Momento Delicatessen
Afonso Loureiro
Certos filmes têm o condão de nos marcar para a vida, pela história, pela fotografia, pela encenação ou por uma coisa tão simples como um plano bem enquadrado.
O final de quase todos os filmes de Jacques Tati, com as suas janelas abertas para um futuro impossível que se perde numa nostalgia insuportável devem ser a perfeita tradução visual da saudade que a tantos poetas escapa.
Pequenos pormenores levam-nos de imediato ao escuro da sala de cinema, onde recordamos o cheiro do pó das cadeiras e imaginamos a cruz de malta do projector a marcar o ritmo da fita.
Um destes dias tive esta sensação na Baixa de Luanda, vi-me dentro do filme, com uma cena elaborada, cheia de planos e cortes encadeados de forma quase hipnótica, que me rodeava e fazia olhar para todas as direcções ao mesmo tempo, sem perceber muito bem como tinha sido sugado para a tela.
No cruzamento, a ambulância marcava o compasso do quarteirão, qual maestro de orquestra sinfónica. O polícia apitava acompanhando a sirene e, seguindo o mesmo ritmo, o operário martelava alguma coisa contra o tapume, que ressoava pela rua inteira. As peixeiras preenchiam os espaços mortos, anunciando carapaus e peixes-espada. Rabos pendurados à janela dos azuis-e-brancos gritavam paragens importantes nas rotas dos candongueiros, com o seu ritmo característico, que hoje parecia estar preso ao da ambulância, como o resto do trânsito e o engraxador, que batia com a escova na caixa da graxa, atraíndo clientes.

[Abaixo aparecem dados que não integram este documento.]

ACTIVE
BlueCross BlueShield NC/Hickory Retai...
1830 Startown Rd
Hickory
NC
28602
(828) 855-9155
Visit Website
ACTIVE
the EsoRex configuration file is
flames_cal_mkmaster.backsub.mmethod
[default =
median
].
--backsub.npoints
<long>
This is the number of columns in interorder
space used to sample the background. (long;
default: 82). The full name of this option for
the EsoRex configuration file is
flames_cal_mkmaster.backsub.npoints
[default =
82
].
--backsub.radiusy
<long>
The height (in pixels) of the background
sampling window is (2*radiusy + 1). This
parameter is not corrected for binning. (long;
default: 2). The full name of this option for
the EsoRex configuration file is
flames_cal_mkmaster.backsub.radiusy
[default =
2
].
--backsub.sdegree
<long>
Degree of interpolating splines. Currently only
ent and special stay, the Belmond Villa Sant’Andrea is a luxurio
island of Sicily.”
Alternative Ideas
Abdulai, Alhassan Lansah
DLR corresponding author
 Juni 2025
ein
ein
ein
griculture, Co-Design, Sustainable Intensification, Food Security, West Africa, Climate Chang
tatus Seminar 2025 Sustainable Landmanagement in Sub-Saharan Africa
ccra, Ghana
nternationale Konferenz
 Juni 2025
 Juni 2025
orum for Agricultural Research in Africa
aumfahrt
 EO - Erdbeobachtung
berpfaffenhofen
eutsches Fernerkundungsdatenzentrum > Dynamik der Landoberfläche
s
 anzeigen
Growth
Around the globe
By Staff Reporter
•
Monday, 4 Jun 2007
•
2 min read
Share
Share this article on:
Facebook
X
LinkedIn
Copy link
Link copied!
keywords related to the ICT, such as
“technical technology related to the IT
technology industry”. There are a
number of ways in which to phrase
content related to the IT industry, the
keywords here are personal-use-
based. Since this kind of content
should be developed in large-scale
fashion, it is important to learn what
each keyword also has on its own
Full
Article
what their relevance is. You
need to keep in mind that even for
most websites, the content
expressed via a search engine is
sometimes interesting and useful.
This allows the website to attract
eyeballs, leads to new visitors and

Por uns instantes apenas, toda esta cacofonia fez sentido. Parecia que tinha sido escrita para a cena. Procurei, em vão, a mulher-a-dias a bater o tapete ou o homem com os sapatos de palhaço a pintar o tecto. Nem sequer consegui distinguir as molas do colchão da amante do talhante, mas sei que estavam lá, provavelmente afogadas pela sirene da ambulância presa no trânsito.
A ilusão desfez-se tão depressa como surgiu. As câmaras foram-se embora, sem nunca ter ouvido o famoso «Corta!». Mas hoje, por uns instantes, o Delicatessen esteve em Luanda, com todos os seus canibais, chamarizes de vaca e novelinhos de lã.